Allan joins the ensemble for Vivaldi’s Magnificat (RV 610) as written c 1715 for the musicians of the Pietà. This canticle of Mary, often expressed with humility, becomes a grand gesture of praise in Vivaldi’s hands, with its broad introductions and deft musical devices. The tied rhythms and leaping intervals of the string part in the Et exultavit displace the metre accompanying the largely stepwise vocal lines with solo moments from Allan and mezzo-soprano Hannah Fraser; the Deposuit potentes is a true test of intonation, requiring total unanimity of pitch in its unison passages.

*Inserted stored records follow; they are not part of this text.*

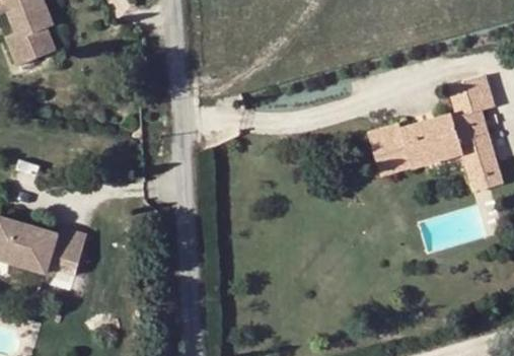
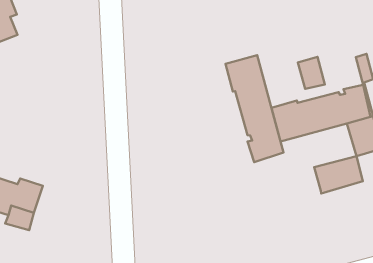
building: none -> [226,55,283,162]
building: [448,74,482,114] -> [298,57,325,89]
building: none -> [314,156,363,194]

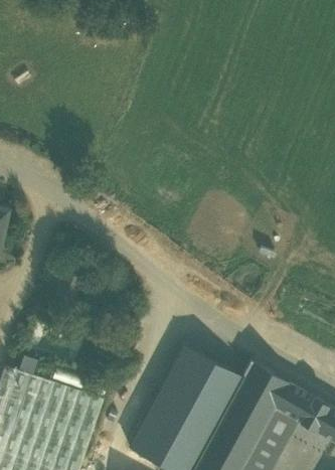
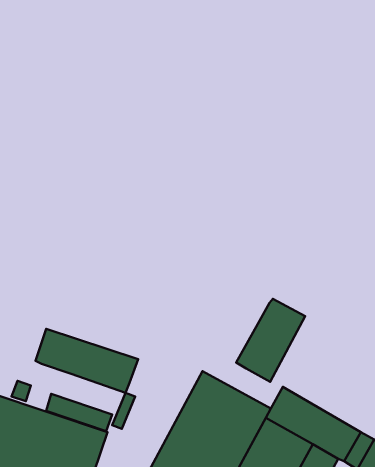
building: none -> [236,299,305,382]
building: none -> [35,329,138,393]

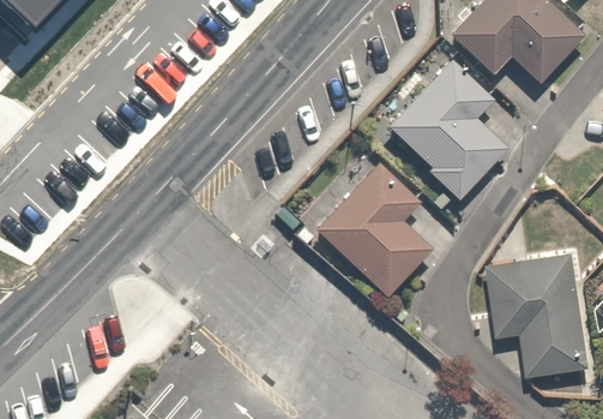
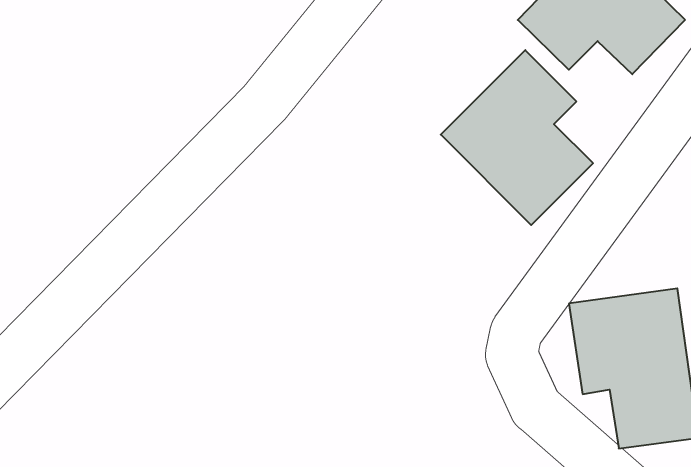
building: [319,169,436,300] -> none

Singing in imitative sequences and thirds, Allan and Chloe Lankshear, Pinchgut’s inaugural Taryn Fiebig Scholar, deliver an accomplished version of the Esurientes, moving through to the tutti Gloria Patri as the stage lights rise to a burnished gold.

The horns join the ensemble for a celebratory blast in Galuppi’s Dixit Dominus in a performance that contains many highlights including mezzo-soprano Keara Donohoe’s Tecum principium closed off with a gentle cadenza and the darkness of the four-part Jurait Dominus. Allan and Fraser reconvene for the Dominus a dextris, neatly executing the cadenza as a duet. The De torrente and its cadenza are another perfect opportunity for more celestial singing from Allan. The solemn grandeur of the Amen reflects the power of the final movements of other great oratorios of the time. Allan and Helyard, playing the chamber organ, return for a poignant encore, Purcell’s evening hymn Now that the sun hath veil’d his light. While there was no mention of the death of Queen Elizabeth II, this historic event and Allen’s performance at the funeral of Prince Philip last year were surely in the minds of the audience at this concert, which paid tribute to women then and now.